-- ENTRIES PROVIDED follows --
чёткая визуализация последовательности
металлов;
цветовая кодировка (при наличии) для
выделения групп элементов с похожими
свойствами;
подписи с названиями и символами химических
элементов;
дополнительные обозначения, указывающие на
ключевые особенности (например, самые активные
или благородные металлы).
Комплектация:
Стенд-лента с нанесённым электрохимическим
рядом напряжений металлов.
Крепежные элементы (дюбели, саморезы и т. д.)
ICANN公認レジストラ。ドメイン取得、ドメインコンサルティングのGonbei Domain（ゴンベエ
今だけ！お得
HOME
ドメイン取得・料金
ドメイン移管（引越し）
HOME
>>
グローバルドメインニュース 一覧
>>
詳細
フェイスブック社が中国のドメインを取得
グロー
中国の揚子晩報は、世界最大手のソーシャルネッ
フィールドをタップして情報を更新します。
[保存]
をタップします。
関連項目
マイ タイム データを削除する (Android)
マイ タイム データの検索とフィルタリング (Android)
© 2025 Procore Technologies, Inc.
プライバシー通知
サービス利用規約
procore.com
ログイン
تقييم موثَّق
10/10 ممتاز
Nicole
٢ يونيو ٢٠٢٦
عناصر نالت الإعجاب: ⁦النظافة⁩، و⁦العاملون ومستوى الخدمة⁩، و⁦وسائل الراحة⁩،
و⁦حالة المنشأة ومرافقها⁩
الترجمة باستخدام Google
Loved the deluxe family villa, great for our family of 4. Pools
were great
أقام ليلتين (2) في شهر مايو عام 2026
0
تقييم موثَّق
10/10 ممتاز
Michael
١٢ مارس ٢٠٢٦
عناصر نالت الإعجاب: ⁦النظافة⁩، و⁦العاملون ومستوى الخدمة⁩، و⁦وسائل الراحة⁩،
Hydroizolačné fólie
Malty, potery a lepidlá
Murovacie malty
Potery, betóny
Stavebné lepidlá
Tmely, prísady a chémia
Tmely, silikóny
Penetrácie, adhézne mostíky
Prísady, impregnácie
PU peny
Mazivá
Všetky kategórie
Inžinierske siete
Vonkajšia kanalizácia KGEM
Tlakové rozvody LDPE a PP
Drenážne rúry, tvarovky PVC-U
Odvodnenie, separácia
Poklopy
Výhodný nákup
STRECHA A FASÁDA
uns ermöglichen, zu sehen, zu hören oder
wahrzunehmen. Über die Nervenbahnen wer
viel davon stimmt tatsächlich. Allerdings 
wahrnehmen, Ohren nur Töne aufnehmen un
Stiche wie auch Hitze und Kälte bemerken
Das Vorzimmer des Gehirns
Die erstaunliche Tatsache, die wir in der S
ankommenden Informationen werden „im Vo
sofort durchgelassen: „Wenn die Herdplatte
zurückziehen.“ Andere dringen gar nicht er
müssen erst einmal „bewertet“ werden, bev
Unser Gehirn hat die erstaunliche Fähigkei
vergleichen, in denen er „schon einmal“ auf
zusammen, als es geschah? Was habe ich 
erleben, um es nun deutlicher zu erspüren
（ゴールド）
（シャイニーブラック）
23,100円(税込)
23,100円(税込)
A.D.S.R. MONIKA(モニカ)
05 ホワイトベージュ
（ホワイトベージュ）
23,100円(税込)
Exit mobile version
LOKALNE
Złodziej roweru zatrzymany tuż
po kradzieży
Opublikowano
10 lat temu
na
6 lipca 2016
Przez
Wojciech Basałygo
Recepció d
-- ENTRIES PROVIDED concluded --
-- ENTRIES PROVIDED follows --
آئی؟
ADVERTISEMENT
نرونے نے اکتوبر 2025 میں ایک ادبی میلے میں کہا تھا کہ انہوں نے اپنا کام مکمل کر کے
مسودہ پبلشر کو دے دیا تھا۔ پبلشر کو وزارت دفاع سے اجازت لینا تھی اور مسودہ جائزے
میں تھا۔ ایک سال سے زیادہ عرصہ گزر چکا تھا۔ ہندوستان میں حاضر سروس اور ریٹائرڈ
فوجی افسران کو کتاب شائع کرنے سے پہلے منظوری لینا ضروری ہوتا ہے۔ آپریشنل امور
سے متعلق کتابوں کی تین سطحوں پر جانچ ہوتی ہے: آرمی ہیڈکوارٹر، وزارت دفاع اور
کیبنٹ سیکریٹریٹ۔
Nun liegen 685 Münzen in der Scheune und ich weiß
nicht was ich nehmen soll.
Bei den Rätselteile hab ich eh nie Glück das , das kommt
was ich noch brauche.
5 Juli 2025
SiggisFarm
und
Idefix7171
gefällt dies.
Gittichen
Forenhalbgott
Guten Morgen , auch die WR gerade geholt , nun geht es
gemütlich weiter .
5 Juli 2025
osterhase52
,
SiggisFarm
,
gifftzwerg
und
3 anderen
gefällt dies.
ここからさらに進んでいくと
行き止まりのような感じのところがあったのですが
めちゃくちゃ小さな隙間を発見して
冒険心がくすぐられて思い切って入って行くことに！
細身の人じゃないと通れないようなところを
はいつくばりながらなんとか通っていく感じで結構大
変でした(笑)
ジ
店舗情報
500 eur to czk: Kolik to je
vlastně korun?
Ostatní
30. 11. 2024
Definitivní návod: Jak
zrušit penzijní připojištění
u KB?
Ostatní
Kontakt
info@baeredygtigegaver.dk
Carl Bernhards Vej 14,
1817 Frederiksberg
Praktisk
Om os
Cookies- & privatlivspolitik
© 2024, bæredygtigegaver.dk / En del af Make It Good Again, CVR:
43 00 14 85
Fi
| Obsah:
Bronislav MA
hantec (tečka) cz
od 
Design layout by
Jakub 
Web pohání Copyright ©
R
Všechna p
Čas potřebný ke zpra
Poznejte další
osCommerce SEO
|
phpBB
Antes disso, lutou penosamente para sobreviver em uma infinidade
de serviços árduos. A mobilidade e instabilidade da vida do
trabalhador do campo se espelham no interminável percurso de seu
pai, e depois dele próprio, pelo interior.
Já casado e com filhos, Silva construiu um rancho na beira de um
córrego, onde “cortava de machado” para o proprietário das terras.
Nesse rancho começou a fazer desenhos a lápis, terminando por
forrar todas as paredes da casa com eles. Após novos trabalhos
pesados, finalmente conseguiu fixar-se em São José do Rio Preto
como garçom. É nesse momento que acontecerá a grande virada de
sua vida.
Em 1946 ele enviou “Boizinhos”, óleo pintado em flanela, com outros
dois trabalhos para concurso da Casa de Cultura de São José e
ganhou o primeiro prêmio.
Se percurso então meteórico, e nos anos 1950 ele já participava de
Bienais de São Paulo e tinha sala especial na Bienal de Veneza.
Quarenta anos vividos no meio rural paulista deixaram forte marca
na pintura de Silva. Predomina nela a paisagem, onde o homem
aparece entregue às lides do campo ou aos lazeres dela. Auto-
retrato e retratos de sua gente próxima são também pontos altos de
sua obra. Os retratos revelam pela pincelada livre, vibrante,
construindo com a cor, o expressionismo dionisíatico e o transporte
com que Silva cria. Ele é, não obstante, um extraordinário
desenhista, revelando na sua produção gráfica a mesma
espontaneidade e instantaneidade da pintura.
-- ENTRIES PROVIDED concluded --
-- ENTRIES PROVIDED follows --
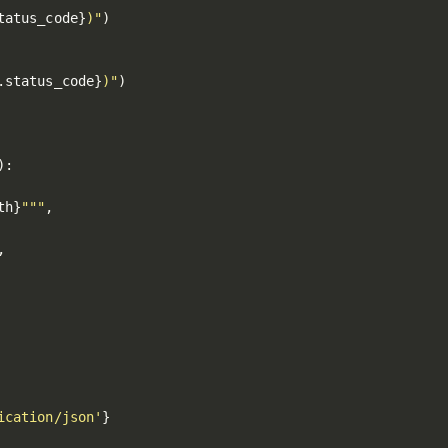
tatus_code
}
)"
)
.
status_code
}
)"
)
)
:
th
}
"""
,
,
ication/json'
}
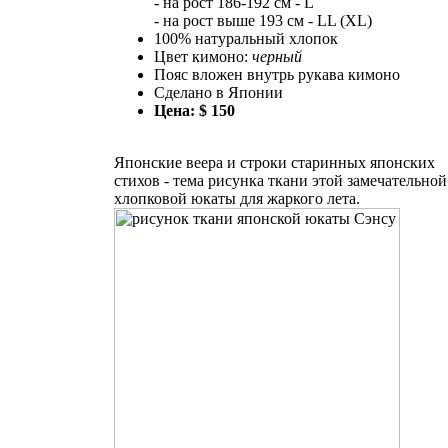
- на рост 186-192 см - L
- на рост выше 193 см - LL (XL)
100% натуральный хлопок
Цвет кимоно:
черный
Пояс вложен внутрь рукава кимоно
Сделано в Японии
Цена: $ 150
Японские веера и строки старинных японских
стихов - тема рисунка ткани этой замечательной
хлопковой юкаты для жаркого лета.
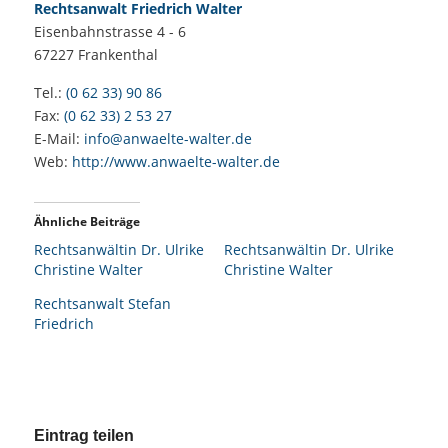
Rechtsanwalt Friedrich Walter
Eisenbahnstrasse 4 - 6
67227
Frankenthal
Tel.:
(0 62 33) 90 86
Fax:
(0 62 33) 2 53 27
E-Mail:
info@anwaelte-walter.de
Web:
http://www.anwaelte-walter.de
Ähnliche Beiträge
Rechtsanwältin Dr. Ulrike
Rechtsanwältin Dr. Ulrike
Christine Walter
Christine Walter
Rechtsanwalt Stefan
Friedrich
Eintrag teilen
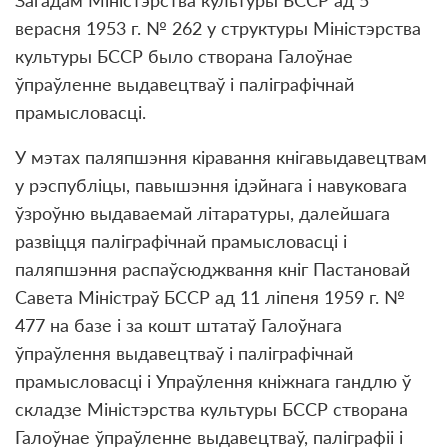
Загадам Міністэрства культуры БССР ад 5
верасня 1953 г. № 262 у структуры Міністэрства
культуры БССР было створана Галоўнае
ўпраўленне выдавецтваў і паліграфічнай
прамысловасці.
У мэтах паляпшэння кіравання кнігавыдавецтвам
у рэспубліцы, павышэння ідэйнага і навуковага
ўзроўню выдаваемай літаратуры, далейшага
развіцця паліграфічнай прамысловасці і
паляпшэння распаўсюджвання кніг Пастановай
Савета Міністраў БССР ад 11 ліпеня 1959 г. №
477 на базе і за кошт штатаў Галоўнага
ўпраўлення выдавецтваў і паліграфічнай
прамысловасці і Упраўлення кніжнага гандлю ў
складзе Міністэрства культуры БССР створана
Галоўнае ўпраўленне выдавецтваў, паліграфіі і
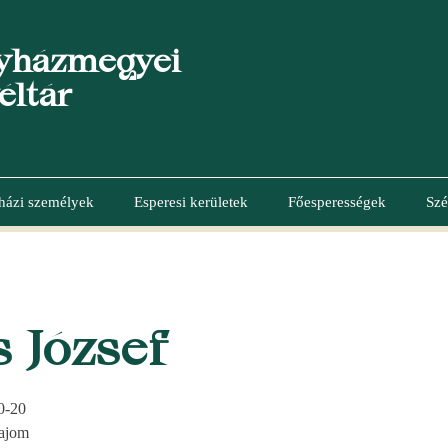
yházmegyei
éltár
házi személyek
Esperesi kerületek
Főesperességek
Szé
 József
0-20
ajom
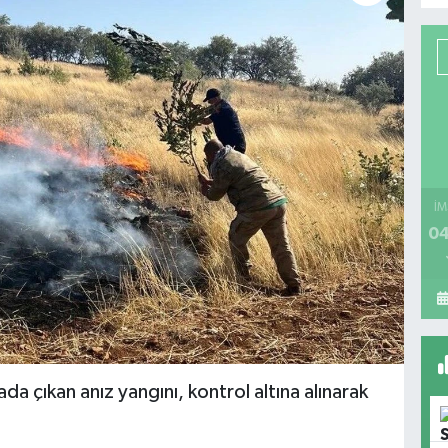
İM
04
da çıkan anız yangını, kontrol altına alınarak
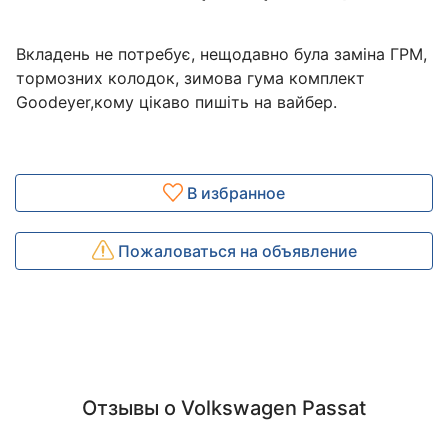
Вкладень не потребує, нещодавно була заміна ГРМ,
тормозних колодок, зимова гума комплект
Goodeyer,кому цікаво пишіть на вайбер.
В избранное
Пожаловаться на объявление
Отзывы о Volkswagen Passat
-- ENTRIES PROVIDED concluded --
INSTRUCTION
Give the number of lines above that contain the word "культуры", with no other text.

THE COMPLETED TASK
3